И стоило вернуться домой, как накатила рутина. Надо было просмотреть и проверить кучу всего, составить массу планов и убедиться, что из прежних ничего не выбилось слишком сильно. А потом надо было составить детальную, с массой разъяснений, инструкцию для Габриэль, чтобы в будущем все наши с дядей начинания не засохли. И это тоже требовало времени, которого, казалось, катастрофически не хватало.

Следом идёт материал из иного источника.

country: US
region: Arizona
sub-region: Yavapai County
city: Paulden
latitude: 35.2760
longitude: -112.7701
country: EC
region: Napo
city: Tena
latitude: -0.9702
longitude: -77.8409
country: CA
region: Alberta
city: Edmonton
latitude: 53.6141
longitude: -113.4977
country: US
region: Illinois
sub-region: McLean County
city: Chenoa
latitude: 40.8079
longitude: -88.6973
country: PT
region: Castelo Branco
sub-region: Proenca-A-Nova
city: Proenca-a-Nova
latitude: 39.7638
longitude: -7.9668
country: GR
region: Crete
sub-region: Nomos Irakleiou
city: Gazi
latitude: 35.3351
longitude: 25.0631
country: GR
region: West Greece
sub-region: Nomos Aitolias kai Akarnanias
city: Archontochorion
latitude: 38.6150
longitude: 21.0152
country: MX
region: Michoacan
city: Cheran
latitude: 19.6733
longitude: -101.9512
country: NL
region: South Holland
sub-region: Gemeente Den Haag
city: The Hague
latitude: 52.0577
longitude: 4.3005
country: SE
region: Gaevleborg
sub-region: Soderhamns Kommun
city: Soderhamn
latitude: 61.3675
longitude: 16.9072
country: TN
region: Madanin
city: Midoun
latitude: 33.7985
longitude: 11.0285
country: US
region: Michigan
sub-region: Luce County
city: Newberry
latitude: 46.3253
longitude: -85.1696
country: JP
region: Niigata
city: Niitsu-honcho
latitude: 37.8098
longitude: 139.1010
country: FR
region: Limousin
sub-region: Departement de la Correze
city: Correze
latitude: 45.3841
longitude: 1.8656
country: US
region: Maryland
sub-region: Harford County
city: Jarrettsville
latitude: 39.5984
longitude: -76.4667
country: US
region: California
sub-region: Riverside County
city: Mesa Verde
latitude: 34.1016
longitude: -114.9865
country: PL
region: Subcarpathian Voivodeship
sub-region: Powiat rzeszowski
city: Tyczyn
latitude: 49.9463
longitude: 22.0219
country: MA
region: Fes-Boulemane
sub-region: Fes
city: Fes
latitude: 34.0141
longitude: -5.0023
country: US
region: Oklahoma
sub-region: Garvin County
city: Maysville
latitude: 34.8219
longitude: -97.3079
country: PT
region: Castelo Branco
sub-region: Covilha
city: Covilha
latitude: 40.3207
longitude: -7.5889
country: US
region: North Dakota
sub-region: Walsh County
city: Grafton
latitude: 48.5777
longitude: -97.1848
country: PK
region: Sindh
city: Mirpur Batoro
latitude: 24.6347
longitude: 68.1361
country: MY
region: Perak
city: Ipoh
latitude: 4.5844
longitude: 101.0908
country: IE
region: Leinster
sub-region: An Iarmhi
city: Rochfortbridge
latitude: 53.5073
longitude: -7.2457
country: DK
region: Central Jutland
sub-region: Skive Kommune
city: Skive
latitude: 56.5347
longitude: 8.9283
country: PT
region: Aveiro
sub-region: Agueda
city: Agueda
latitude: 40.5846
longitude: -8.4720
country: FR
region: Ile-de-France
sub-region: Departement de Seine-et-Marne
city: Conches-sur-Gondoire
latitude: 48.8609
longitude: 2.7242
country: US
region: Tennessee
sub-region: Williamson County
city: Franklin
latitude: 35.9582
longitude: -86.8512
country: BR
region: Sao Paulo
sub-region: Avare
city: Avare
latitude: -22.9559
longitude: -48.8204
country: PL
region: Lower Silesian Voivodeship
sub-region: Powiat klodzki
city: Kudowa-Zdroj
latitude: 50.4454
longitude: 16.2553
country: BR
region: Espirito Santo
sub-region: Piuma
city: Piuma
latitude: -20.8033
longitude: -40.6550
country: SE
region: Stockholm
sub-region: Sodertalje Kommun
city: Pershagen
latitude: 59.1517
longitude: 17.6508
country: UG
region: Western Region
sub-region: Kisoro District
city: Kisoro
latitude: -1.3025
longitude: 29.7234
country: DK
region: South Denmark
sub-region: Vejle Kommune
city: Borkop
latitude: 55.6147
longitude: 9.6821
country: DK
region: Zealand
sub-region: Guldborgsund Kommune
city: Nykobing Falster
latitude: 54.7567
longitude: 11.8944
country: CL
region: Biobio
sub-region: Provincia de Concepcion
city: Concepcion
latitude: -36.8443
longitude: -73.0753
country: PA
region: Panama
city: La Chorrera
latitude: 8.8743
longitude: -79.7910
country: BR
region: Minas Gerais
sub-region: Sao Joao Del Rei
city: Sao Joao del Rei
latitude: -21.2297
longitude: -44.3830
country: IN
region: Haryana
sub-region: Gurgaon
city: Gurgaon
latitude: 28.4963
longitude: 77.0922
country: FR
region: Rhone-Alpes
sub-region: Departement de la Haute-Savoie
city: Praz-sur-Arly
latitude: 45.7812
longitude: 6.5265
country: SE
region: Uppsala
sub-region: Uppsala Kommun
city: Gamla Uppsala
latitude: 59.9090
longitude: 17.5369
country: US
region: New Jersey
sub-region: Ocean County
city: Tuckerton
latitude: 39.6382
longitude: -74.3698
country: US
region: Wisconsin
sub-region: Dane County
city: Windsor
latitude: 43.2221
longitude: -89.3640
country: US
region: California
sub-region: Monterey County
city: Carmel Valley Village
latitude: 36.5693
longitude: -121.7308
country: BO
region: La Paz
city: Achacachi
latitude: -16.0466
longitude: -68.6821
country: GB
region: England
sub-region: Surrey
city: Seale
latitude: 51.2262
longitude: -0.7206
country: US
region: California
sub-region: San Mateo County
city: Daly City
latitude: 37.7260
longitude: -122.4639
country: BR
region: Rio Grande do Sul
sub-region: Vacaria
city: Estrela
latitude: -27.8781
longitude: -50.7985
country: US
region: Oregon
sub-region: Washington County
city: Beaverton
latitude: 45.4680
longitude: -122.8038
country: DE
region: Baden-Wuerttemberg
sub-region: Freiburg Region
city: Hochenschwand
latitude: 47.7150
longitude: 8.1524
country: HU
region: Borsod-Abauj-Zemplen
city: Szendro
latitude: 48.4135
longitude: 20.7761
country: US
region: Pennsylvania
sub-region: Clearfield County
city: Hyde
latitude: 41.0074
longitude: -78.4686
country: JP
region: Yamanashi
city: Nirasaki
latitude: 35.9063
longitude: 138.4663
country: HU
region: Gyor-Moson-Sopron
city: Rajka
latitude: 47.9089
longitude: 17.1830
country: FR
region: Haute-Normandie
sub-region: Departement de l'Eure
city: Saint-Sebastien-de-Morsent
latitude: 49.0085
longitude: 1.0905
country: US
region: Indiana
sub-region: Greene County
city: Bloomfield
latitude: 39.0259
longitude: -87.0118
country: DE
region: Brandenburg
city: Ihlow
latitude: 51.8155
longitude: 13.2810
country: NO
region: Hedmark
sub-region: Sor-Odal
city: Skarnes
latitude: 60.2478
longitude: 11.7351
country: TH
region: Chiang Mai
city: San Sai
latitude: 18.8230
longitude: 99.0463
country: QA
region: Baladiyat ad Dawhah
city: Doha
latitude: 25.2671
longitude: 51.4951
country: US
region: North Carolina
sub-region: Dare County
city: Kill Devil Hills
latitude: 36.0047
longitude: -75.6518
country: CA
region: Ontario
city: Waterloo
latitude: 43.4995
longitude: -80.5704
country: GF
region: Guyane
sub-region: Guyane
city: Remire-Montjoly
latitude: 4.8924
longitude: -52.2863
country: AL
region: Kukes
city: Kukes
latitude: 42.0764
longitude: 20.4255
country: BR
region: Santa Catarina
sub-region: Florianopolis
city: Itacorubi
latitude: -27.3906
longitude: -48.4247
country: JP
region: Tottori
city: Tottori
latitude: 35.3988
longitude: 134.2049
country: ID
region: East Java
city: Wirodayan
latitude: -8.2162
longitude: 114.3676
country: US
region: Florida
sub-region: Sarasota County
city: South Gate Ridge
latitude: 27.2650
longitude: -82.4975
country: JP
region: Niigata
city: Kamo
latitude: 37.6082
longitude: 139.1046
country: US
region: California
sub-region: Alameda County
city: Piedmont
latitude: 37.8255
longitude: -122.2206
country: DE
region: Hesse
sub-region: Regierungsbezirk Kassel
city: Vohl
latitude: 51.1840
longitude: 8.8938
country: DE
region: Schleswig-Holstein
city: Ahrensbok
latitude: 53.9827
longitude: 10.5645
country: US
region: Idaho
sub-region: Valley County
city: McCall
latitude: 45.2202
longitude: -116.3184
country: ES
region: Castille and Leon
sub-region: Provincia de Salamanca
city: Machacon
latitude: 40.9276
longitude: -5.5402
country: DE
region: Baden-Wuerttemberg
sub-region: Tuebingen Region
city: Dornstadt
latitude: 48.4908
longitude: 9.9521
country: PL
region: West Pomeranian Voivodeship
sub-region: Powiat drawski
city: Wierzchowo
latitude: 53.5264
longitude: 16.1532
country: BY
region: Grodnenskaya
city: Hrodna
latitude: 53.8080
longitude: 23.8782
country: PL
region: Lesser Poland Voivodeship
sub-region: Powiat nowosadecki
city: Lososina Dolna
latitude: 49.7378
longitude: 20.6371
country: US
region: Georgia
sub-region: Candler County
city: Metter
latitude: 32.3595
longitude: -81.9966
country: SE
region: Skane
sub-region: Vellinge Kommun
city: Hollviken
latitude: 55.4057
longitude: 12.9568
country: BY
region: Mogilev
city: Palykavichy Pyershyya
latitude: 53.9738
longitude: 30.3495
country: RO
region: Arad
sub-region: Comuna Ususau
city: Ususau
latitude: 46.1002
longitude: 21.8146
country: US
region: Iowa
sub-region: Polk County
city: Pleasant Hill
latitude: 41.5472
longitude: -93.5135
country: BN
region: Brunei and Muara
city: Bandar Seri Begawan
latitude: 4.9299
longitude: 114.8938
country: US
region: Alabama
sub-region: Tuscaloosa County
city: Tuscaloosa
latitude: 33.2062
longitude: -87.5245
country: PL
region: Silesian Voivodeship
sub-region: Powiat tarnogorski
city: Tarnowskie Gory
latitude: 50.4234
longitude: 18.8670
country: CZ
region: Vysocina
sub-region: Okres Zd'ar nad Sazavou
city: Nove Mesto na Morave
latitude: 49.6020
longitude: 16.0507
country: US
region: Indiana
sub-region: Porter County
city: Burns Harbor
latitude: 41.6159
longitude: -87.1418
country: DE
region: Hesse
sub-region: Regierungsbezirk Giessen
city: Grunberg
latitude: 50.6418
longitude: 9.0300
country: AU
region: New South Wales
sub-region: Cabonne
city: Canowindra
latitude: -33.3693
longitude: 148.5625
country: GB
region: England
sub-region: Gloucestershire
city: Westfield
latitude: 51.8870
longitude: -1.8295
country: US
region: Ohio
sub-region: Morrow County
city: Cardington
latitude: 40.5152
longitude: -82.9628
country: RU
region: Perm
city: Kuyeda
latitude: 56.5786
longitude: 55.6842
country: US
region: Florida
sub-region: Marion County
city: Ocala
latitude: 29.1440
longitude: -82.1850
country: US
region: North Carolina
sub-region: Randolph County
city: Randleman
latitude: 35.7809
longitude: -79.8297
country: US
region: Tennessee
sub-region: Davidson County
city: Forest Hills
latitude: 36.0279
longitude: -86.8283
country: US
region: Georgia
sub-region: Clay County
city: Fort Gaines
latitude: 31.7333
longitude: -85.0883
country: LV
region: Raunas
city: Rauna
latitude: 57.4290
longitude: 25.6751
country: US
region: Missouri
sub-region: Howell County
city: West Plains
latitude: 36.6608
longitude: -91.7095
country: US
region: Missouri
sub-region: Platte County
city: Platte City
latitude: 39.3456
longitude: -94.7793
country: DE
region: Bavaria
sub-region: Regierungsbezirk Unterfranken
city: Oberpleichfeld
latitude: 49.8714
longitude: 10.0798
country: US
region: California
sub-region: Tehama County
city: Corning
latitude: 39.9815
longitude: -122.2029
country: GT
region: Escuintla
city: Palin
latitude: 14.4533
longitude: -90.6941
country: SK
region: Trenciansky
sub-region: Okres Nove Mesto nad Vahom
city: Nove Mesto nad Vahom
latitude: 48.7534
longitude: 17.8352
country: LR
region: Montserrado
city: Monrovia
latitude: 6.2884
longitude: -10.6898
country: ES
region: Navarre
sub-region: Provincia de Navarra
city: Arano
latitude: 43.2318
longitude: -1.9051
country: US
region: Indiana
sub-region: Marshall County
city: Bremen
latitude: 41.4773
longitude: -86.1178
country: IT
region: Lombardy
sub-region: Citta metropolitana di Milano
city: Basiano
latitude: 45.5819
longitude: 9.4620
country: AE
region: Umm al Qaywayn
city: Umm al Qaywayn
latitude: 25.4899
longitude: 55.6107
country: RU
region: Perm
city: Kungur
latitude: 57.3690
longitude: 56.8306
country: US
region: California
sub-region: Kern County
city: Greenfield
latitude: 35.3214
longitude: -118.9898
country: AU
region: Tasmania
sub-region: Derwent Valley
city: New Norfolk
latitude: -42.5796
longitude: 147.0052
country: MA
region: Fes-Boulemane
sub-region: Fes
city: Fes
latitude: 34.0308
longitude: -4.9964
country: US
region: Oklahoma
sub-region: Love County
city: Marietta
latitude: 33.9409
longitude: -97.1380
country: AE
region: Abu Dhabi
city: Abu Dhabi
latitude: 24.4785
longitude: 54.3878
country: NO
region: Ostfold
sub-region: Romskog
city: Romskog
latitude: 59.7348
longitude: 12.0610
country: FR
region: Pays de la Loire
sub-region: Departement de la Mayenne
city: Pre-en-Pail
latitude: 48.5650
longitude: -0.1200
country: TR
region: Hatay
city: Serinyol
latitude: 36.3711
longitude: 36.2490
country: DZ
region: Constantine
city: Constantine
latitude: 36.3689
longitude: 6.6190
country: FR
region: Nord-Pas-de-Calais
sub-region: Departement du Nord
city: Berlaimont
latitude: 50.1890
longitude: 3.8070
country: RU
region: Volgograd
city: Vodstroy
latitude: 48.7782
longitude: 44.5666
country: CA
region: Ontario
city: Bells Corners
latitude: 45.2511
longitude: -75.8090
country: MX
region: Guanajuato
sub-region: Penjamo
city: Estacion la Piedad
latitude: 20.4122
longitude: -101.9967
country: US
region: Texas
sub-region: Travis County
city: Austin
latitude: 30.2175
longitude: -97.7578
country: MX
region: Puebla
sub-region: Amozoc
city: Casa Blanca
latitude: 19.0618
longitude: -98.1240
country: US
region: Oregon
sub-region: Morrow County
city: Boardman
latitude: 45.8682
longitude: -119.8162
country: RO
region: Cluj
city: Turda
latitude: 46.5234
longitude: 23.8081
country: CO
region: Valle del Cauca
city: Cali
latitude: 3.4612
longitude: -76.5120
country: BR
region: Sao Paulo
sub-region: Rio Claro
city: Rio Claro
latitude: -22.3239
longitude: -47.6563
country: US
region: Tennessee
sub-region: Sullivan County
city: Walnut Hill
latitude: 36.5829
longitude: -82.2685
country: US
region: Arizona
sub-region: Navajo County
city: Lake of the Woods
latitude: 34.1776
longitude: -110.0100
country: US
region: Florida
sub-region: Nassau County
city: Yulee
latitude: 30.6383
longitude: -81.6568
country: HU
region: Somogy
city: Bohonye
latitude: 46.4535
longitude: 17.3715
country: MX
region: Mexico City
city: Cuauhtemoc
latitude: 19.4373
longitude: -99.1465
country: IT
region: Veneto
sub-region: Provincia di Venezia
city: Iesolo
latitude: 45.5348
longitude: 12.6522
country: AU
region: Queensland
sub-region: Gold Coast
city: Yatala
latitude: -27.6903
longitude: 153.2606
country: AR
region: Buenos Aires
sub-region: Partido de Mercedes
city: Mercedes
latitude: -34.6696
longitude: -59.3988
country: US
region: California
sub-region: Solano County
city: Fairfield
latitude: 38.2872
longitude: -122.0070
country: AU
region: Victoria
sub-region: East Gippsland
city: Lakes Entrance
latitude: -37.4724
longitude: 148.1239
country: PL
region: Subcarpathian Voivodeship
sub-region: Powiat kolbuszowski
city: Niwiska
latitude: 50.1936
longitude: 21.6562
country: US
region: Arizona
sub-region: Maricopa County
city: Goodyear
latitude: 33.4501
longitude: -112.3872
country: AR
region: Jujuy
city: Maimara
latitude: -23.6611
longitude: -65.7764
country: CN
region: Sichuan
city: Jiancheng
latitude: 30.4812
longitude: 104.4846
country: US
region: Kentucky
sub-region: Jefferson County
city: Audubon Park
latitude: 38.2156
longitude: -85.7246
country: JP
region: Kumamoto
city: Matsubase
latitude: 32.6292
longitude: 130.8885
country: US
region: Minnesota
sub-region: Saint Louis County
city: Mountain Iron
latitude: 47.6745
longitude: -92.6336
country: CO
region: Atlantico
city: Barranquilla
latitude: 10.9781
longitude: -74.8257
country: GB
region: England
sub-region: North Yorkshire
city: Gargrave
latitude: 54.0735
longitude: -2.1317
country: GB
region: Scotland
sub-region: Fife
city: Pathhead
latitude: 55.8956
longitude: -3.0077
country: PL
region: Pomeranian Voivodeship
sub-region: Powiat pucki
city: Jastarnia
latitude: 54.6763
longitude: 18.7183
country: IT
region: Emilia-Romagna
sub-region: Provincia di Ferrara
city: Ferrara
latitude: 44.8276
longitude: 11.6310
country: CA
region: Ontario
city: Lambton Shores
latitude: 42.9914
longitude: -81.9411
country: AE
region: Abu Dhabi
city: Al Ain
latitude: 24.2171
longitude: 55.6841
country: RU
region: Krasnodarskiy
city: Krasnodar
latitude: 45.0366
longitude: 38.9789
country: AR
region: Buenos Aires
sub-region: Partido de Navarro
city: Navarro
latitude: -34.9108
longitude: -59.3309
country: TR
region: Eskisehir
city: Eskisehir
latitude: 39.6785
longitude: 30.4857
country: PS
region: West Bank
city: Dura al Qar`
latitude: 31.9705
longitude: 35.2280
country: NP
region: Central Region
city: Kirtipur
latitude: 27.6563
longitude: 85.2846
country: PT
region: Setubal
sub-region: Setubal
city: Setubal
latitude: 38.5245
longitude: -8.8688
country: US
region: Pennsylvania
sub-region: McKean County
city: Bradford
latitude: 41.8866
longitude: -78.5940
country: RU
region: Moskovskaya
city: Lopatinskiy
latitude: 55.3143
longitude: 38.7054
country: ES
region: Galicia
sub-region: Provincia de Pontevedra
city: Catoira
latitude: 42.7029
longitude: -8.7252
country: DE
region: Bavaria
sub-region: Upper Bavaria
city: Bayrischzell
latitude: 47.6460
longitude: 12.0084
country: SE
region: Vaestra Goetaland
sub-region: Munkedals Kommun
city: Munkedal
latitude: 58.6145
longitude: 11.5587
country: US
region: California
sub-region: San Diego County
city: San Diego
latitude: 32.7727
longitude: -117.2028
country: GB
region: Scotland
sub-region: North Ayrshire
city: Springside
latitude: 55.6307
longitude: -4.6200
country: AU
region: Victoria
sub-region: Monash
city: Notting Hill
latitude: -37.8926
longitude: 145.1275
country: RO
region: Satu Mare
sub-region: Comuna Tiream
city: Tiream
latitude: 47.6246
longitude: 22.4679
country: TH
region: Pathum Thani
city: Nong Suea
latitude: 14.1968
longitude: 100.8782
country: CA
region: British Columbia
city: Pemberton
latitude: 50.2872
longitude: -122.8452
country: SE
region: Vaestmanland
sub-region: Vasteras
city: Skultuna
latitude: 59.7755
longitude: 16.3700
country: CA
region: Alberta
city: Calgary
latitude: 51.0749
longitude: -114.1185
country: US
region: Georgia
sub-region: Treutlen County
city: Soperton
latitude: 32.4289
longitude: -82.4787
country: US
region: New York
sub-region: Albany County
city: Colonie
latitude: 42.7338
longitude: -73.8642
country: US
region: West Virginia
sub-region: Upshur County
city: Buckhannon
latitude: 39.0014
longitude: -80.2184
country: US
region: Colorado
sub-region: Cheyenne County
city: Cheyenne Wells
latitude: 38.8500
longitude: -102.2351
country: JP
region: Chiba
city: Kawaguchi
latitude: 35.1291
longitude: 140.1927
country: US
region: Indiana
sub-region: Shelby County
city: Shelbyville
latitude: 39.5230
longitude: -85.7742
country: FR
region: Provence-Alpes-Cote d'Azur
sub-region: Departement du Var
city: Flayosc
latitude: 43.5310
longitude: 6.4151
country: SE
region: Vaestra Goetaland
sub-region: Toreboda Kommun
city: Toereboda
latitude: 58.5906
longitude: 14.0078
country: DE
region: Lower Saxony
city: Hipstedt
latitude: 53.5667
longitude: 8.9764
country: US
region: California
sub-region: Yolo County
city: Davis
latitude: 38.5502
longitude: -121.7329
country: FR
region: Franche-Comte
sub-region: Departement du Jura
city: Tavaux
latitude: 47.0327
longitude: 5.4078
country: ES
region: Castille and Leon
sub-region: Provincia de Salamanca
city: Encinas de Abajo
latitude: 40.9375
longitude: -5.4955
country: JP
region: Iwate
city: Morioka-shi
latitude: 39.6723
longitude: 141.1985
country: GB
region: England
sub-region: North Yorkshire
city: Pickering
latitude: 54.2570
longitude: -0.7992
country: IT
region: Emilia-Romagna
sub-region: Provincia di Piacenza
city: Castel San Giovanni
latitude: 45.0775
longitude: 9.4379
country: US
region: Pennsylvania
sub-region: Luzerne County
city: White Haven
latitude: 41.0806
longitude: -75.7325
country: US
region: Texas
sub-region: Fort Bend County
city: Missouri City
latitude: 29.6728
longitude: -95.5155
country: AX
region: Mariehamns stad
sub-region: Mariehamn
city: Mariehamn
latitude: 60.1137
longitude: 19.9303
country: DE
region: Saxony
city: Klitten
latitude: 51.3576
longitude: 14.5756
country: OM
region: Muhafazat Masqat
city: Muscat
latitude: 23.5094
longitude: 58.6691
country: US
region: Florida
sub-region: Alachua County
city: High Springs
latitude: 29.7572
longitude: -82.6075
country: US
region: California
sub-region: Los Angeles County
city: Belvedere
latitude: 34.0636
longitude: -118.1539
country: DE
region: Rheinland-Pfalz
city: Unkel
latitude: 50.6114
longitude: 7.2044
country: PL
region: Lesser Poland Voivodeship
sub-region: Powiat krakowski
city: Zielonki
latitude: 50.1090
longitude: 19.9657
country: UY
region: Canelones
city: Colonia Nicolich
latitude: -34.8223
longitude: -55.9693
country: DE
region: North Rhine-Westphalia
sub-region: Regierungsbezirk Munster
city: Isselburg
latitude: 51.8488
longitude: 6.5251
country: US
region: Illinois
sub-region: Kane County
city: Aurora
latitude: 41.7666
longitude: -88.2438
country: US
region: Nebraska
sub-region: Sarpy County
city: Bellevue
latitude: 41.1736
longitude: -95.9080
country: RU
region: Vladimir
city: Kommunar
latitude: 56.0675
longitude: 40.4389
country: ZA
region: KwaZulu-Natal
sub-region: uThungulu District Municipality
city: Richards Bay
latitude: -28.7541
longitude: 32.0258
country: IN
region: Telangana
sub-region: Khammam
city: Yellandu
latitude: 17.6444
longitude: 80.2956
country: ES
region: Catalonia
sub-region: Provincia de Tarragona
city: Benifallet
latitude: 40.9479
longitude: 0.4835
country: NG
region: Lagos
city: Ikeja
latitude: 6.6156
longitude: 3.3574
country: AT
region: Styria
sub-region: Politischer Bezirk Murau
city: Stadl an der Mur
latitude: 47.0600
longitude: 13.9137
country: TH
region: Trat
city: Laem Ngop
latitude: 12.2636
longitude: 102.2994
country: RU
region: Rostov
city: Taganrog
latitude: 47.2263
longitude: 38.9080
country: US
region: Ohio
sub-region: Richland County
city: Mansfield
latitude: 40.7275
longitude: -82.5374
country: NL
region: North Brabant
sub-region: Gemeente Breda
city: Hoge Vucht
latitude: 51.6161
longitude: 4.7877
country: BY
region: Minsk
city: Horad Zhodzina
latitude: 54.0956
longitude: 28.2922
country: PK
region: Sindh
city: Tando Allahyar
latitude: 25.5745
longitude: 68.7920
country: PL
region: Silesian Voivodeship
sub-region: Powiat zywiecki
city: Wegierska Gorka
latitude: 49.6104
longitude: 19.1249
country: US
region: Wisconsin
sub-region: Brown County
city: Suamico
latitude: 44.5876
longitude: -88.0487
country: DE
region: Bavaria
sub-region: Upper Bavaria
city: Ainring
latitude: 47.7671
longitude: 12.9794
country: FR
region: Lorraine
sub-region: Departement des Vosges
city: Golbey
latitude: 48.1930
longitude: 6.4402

К тому же, по случаю моего приезда, в поместье началось натуральное паломничество, ведь меня действительно долго не было. Хотя на первый взгляд тут прекрасно справлялись и без меня. На второй всё было не так радужно, конечно. Однако, пока я прохлаждалась в Девоншире, пришёл опытный образец разработанного герром Штерном станка. Его опробовали и запустили. Глобальных изъянов у него выявлено не было, но самому инженеру что-то не понравилось, и он занимался правками чертежей. Как он объяснил как-то за обедом, найденная им проблема не была такой уж серьёзной, и станки можно было выпустить в массовое производство и так, но имелась некая подвижная деталь с недостаточно большим запасом прочности. А это значило, что эта деталь при эксплуатации могла требовать частой замены, а то и вовсе глобального ремонта. По расчётам герра Штерна, срок службы именно этого куска механизма составлял лет восемь, но менять его надо было бы каждые лет пять. Ещё каких-то сто двадцать лет, и такие детали как будто станут не проблемой, а целью производителей — зарабатывать-то надо, а вечные вещи прибыли в перспективе не приносят. Герру Штерну, впрочем, я об этом не сказала.